* [Written task] Count how many lines of the data below contain the string "доставка"; the reply should be that number alone.

[Entries taken from a collection]
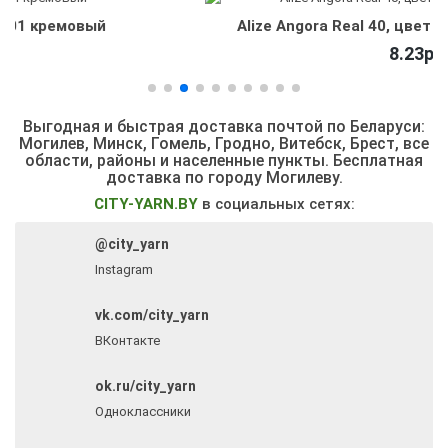
Alize Angora Real 40, цвет 363 светло-розовый
8.23р.
Выгодная и быстрая доставка почтой по Беларуси:
Могилев, Минск, Гомель, Гродно, Витебск, Брест,
все
области, районы и населенные пункты
. Бесплатная
доставка по городу Могилеву.
CITY-YARN.BY
в социальных сетях:
@city_yarn
Instagram
vk.com/city_yarn
ВКонтакте
ok.ru/city_yarn
Одноклассники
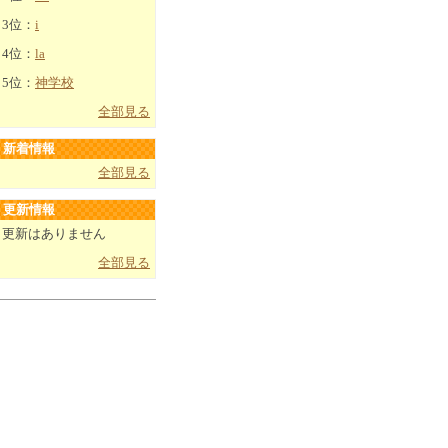
3位：
i
4位：
la
5位：
神学校
全部見る
新着情報
全部見る
更新情報
更新はありません
全部見る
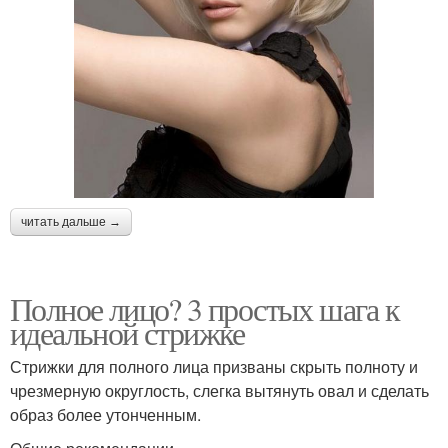
читать дальше →
Полное лицо? 3 простых шага к
идеальной стрижке
Стрижки для полного лица призваны скрыть полноту и
чрезмерную округлость, слегка вытянуть овал и сделать
образ более утонченным.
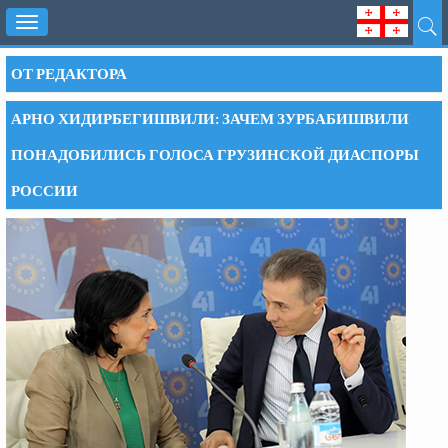
Toggle
navigation
ОТ РЕДАКТОРА
АРНО ХИДИРБЕГИШВИЛИ: ЗАЧЕМ ЗУРБАБИШВИЛИ
ПОНАДОБИЛИСЬ ГОЛОСА ГРУЗИНСКОЙ ДИАСПОРЫ
РОССИИ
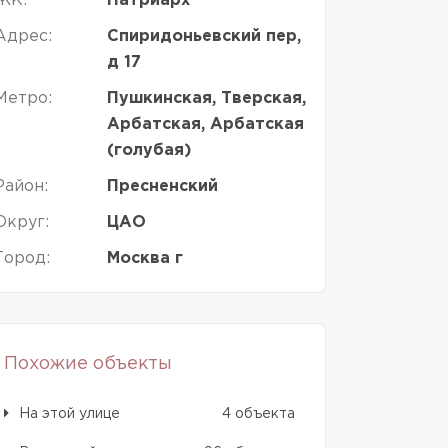
ЖК:
Патриарх
Адрес:
Спиридоньевский пер,
д 17
Метро:
Пушкинская, Тверская,
Арбатская, Арбатская
(голубая)
Район:
Пресненский
Округ:
ЦАО
Город:
Москва г
Похожие объекты
На этой улице
4 объекта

* [Solved exercise] 2